La Gazette

des Comores

Traites des êtres humains : La prévention, la poursuite, le partenariat au cœur des échanges

Traites des êtres humains : 	 La prévention, la poursuite, le partenariat au cœur des échanges © : HZK-LGDC

Pour renforcer les compétences des acteurs de la lutte contre la traite des personnes, le ministère de l’intérieur a organisée une formation afin de sensibiliser les acteurs sur la prévention, la poursuite et le partenariat afin de mieux prendre en charge les victimes de traite.

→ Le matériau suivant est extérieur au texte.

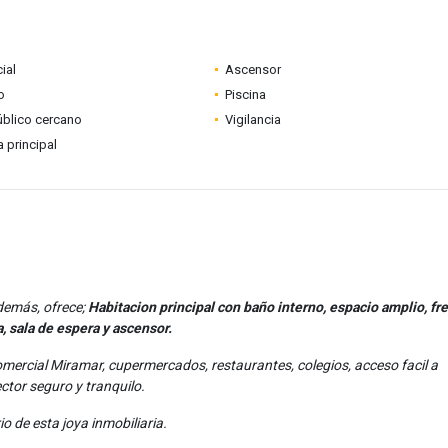
ial
Ascensor
o
Piscina
úblico cercano
Vigilancia
a principal
demás, ofrece;
Habitacion principal con baño interno, espacio amplio, fr
a, sala de espera y ascensor.
omercial Miramar, cupermercados, restaurantes, colegios, acceso facil a
ector seguro y tranquilo.
o de esta joya inmobiliaria.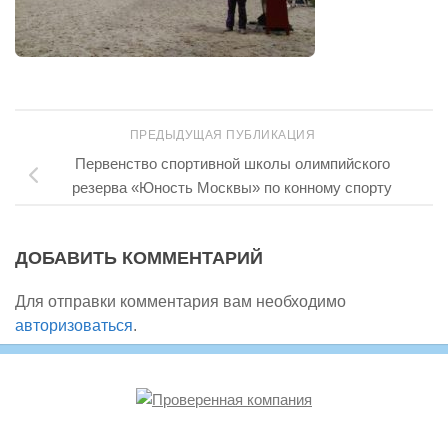
ПРЕДЫДУЩАЯ ПУБЛИКАЦИЯ
Первенство спортивной школы олимпийского
резерва «Юность Москвы» по конному спорту
ДОБАВИТЬ КОММЕНТАРИЙ
Для отправки комментария вам необходимо
авторизоваться
.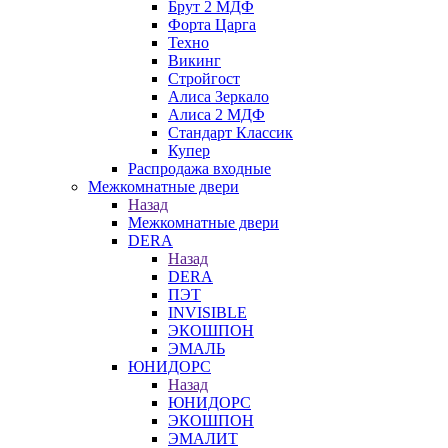
Брут 2 МДФ
Форта Царга
Техно
Викинг
Стройгост
Алиса Зеркало
Алиса 2 МДФ
Стандарт Классик
Купер
Распродажа входные
Межкомнатные двери
Назад
Межкомнатные двери
DERA
Назад
DERA
ПЭТ
INVISIBLE
ЭКОШПОН
ЭМАЛЬ
ЮНИДОРС
Назад
ЮНИДОРС
ЭКОШПОН
ЭМАЛИТ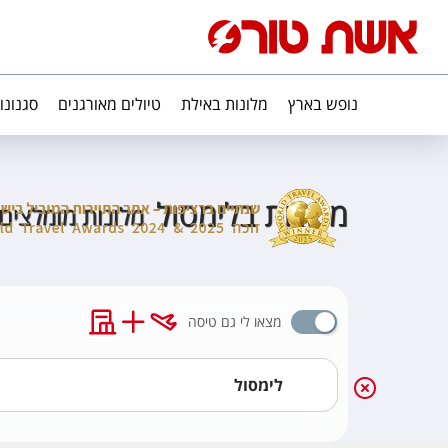
נופש בארץ
מלונות באילת
טיולים מאורגנים
סגנונו
מלונות בלימסול
מלונות מומלצים 
מצאו לי גם טיסה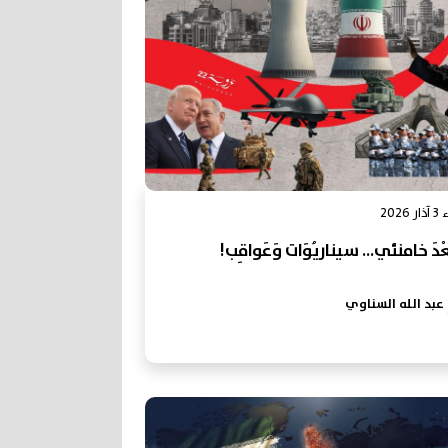
2026
عْدَ خامنئي... سيناريُوَات وَعَواقِب!
عبد الله السناوي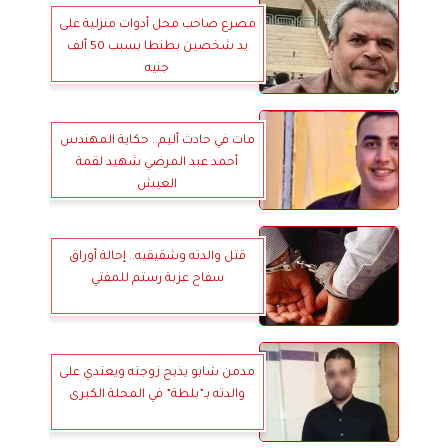
مصرع صاحب محل أدوات منزلية على
يد شخصين بطنطا بسبب 50 ألف
جنيه
مات في حادث أليم.. حكاية المهندس
أحمد عبد المرضي شهيد لقمة
العيش
قتل والدته وشقيقيه.. إحالة أوراق
سفاح عزبة رستم للمفتي
مدمن شابو يذبح زوجته ويعتدي على
والدته بـ”بلطة” في المحلة الكبرى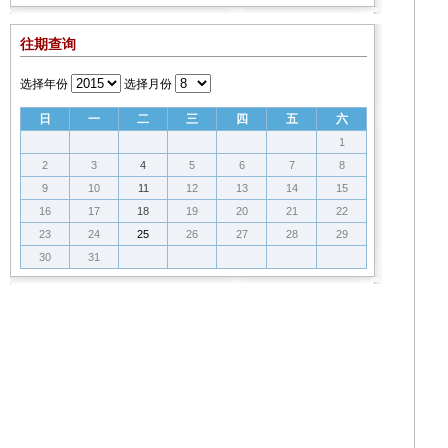
往期查询
选择年份
选择月份
日
一
二
三
四
五
六
1
2
3
4
5
6
7
8
9
10
11
12
13
14
15
16
17
18
19
20
21
22
23
24
25
26
27
28
29
30
31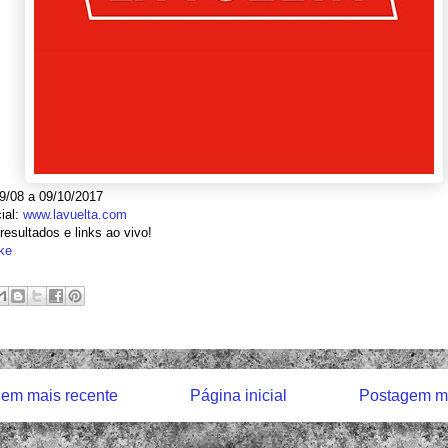
9/08 a 09/10/2017
cial:
www.lavuelta.com
resultados e links ao vivo!
ke
em mais recente
Página inicial
Postagem ma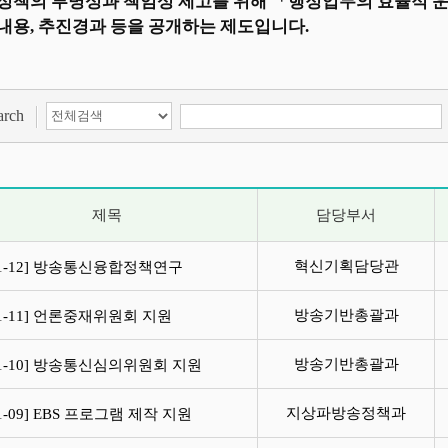
정책의 투명성과 책임성 제고를 위해 「행정업무의 효율적 운
내용, 추진경과 등을 공개하는 제도입니다.
검색 항목 선택
검색어 입력
arch
제목
담당부서
혁신기획담당관
21-12] 방송통신융합정책연구
방송기반총괄과
21-11] 언론중재위원회 지원
방송기반총괄과
21-10] 방송통신심의위원회 지원
지상파방송정책과
21-09] EBS 프로그램 제작 지원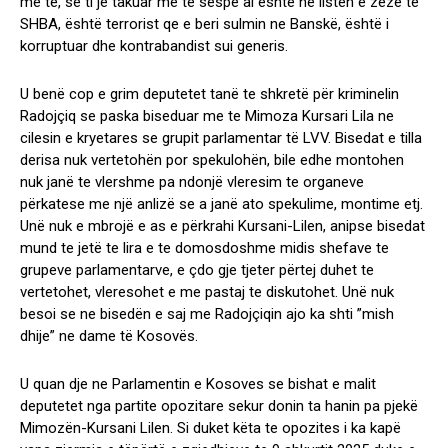
me te, se ti je takuar me te sespe ai është ne listen e zezë te
SHBA, është terrorist qe e beri sulmin ne Banskë, është i
korruptuar dhe kontrabandist sui generis.
U benë cop e grim deputetet tanë te shkretë për kriminelin
Radojçiq se paska biseduar me te Mimoza Kursari Lila ne
cilesin e kryetares se grupit parlamentar të LVV. Bisedat e tilla
derisa nuk vertetohën por spekulohën, bile edhe montohen
nuk janë te vlershme pa ndonjë vleresim te organeve
përkatese me një anlizë se a janë ato spekulime, montime etj.
Unë nuk e mbrojë e as e përkrahi Kursani-Lilen, anipse bisedat
mund te jetë te lira e te domosdoshme midis shefave te
grupeve parlamentarve, e çdo gje tjeter përtej duhet te
vertetohet, vleresohet e me pastaj te diskutohet. Unë nuk
besoi se ne bisedën e saj me Radojçiqin ajo ka shti ”mish
dhije” ne dame të Kosovës.
U quan dje ne Parlamentin e Kosoves se bishat e malit
deputetet nga partite opozitare sekur donin ta hanin pa pjekë
Mimozën-Kursani Lilen. Si duket këta te opozites i ka kapë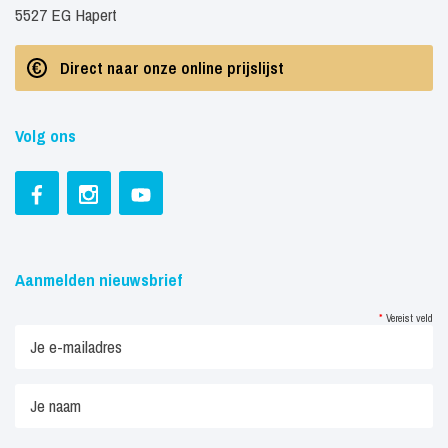
5527 EG Hapert
Direct naar onze online prijslijst
Volg ons
Aanmelden nieuwsbrief
*
Vereist veld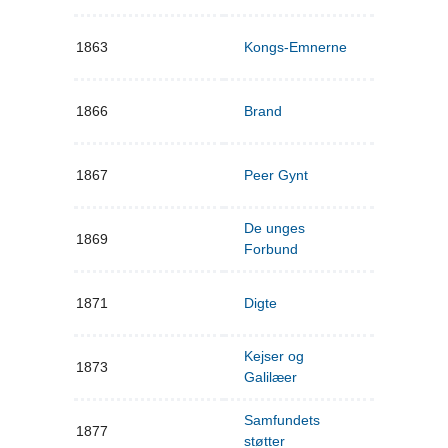
1863
Kongs-Emnerne
1866
Brand
1867
Peer Gynt
De unges
1869
Forbund
1871
Digte
Kejser og
1873
Galilæer
Samfundets
1877
støtter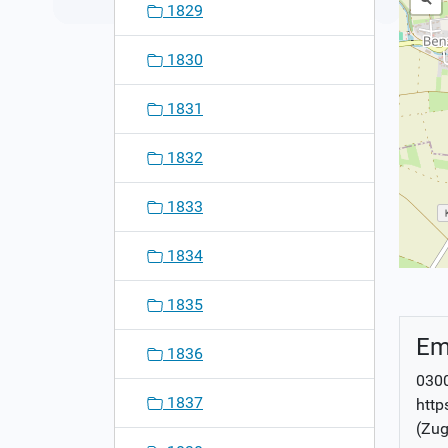
1829
1830
1831
1832
1833
1834
1835
Em
1836
0300
1837
http
(Zug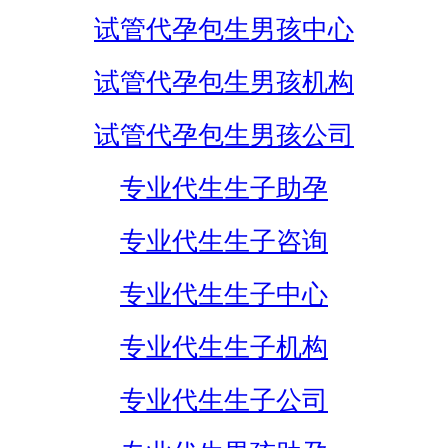
试管代孕包生男孩中心
试管代孕包生男孩机构
试管代孕包生男孩公司
专业代生生子助孕
专业代生生子咨询
专业代生生子中心
专业代生生子机构
专业代生生子公司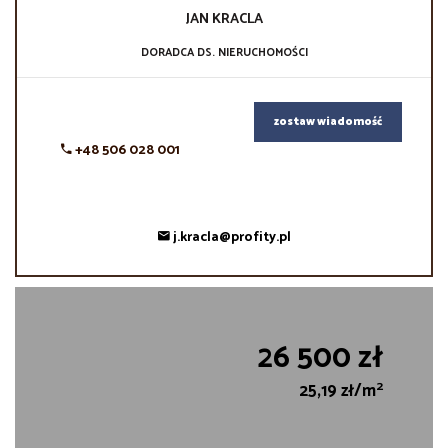
JAN
KRACLA
DORADCA DS. NIERUCHOMOŚCI
zostaw wiadomość
+48 506 028 001
j.kracla@profity.pl
26 500 zł
2
25,19 zł/m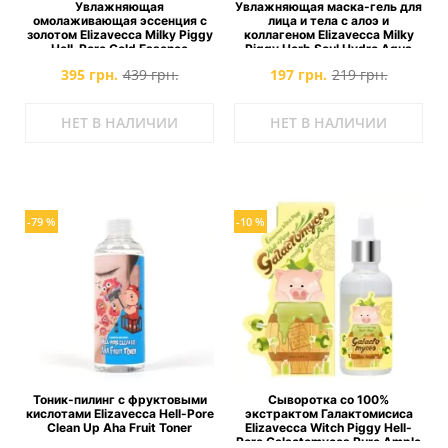
Увлажняющая
Увлажняющая маска-гель для
омолаживающая эссенция с
лица и тела с алоэ и
золотом Elizavecca Milky Piggy
коллагеном Elizavecca Milky
Hell-Pore Gold Essence
Piggy Herb Soul Hydro Aqua
Jella Pack
395 грн.
439 грн.
197 грн.
219 грн.
НЕТ В НАЛИЧИИ
НЕТ В НАЛИЧИИ
-79 %
-10 %
Тоник-пилинг с фруктовыми
Сыворотка со 100%
кислотами Elizavecca Hell-Pore
экстрактом Галактомисиса
Clean Up Aha Fruit Toner
Elizavecca Witch Piggy Hell-
Pore Galactomyces Pure Ample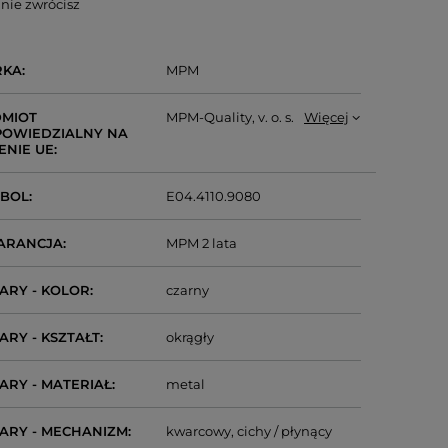
nie zwrócisz
RKA
MPM
MIOT
MPM-Quality, v. o. s.
Więcej
OWIEDZIALNY NA
ENIE UE
MBOL
E04.4110.9080
ARANCJA
MPM 2 lata
ARY - KOLOR
czarny
ARY - KSZTAŁT
okrągły
ARY - MATERIAŁ
metal
ARY - MECHANIZM
kwarcowy
cichy / płynący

Le ministère de l’intérieur a organisé lundi 06 décembre dernier une formation sur la prise en charge des victimes des traites des êtres humains. Cette formation de cinq jours a pour but d’outiller les acteurs tels que les agents de police, les gendarmes et les agents de la sécurité civile. Cette formation vise selon le point focal du ministère de l’intérieur, Idrisse Hassane à identifier et à définir les éléments constitutifs des infractions liées à la traite des êtres humains conformément au nouveau code pénal en vigueur, qui est aussi un arsenal pour les crimes sexuels faits aux plus vulnérables. « Cette formation est très importante. Elle a pour rôle  d’outiller ces acteurs. Il faut faire en sorte que les agents des forces de sécurité puissent reconnaitre la traite mais aussi connaitre les éléments constitutifs », souligne-t-il, avant d’ajouter que « le nouveau code stipule que quiconque commet une infraction de la traite, les forces de l’ordre doivent le poursuivre et l’appréhender ».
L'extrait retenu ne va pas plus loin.